In her first years with my dad, I remember my stepmother implementing a sticker-based system of rewarding desired behavior—washing dishes, cleaning up after myself, using good manners, etc. While it didn’t exactly transform me from a fridge-emptying, banister-sliding, potted plant-overturning menace overnight, it certainly taught me the value of positive reinforcement. Later in life, I would call upon this lesson in my own parenting.
Before I reached my late twenties, I didn’t know if I’d ever want a child of my own.
Despite the loving, supportive example my stepmother had set, I believed my mother’s negativity had poisoned me, made me (probably) incapable of raising another human being without damaging it. I feared that all her toxic parenting methods would re-emerge in me.
I couldn’t stand being around small children then—I found them noisy, needy, bothersome. I saw them as parasitic little creatures that drained your energy kept you from doing what you wanted.
Then suddenly, one night, I had a dream. A dream of a beautiful, smiling baby and a feeling of boundless, unconditional love. When I awoke from that dream, I knew I was ready. I had my first child, a daughter, about a year later. I’ve never regretted my choice.

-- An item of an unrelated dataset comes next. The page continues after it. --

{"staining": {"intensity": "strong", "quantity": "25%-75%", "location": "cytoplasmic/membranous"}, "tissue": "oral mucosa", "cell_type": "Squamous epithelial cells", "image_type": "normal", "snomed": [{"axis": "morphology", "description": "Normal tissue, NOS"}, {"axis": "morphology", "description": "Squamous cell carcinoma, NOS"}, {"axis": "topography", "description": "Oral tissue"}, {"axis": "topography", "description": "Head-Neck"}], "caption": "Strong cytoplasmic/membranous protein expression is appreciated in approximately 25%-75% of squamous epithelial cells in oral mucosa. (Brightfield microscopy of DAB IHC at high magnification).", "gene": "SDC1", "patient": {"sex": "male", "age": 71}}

I don’t remember when I decided to start calling my stepmother “mom.” I think it was in my late teens or early twenties before I married or had kids. I remember asking her, on a phone call, if it was OK for me to call her “mom,” and she said, of course, and we both cried.

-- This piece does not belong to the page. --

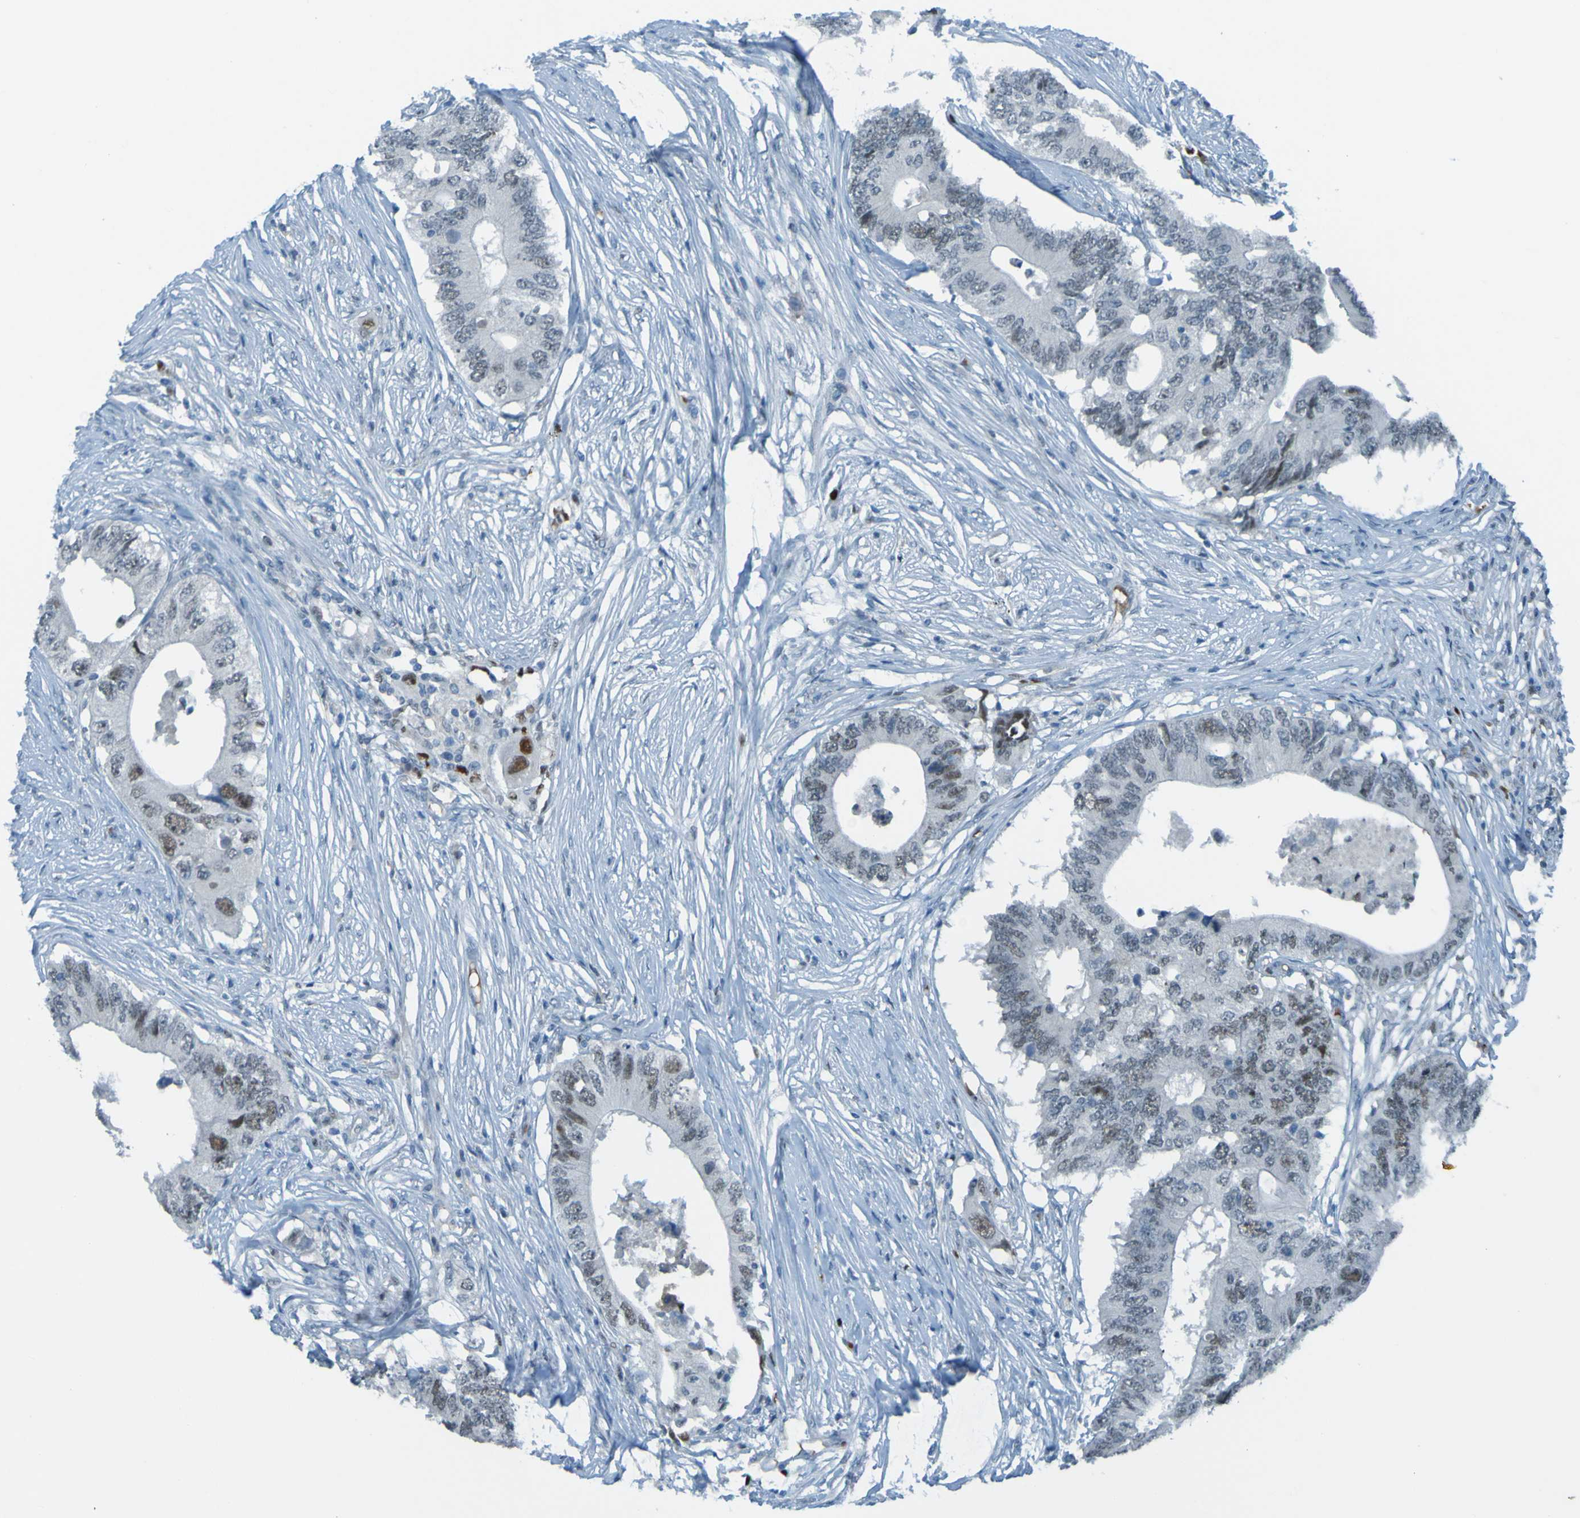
{"staining": {"intensity": "negative", "quantity": "none", "location": "none"}, "tissue": "colorectal cancer", "cell_type": "Tumor cells", "image_type": "cancer", "snomed": [{"axis": "morphology", "description": "Adenocarcinoma, NOS"}, {"axis": "topography", "description": "Colon"}], "caption": "Adenocarcinoma (colorectal) was stained to show a protein in brown. There is no significant staining in tumor cells.", "gene": "USP36", "patient": {"sex": "male", "age": 71}}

When she found out about it, my mother was not pleased. To this day, it upsets her, which is unfortunate but understandable. I think I, too, would feel a twinge if one of my children decided to have me share the “mom” title with another woman. If that ever happens, though, I’ll respect the choice, having once made the same one myself.
But there’s something else. A secret between my stepmother and me which, if I ever told my mother, would upset her terribly.
Not long after my first child was born, I shared an important revelation with my stepmother: that I would never have dared become a mother without her influence in my life because I would’ve lacked any conception of what positive mothering could look like.
Even when I was unsure of whether or not I wanted kids, I knew I never wanted to become the bitter, abusive kind of mother that, before the age of 10, was the only kind I’d ever known. My stepmother, in other words, was the one who unlocked the well of maternal love inside me. For that, I am forever grateful to her, and I’m glad I told her—she deserved to know.
It saddens me that my stepmother and I must carry this secret between us. But to reveal it to my mother would, I think, be cruel and self-serving. My mother knows she made mistakes raising me, and I (with the benefit of hindsight) know those mistakes were unintentional. My mother was herself a victim, perpetuating the effects of intergenerational trauma, despite her best efforts to the contrary.
In recent years, my mother and I have become quite close.
We talk on the phone almost daily. She shares my sense of humor, taste in literature, and delight in beautiful things. In truth, there’s a great deal of my mother in me, and most of it is good stuff. I still find it hard to share a living space with her. In-person visits usually sour after a day or two. But I also find it hard to go even a few days without hearing her voice.
I feel fortunate to have lived long enough to appreciate my mother as I do now. She’s much more than just the woman who gave birth to me. She’s a complex and interesting person. She’s funny, generous, a talented artist, and a great cook. She’s one of my best friends. And I know she loves me. More importantly, I know she always did love me, even if she didn’t know how to show it. She wasn’t taught how to show it. But over time, I think she’s learning.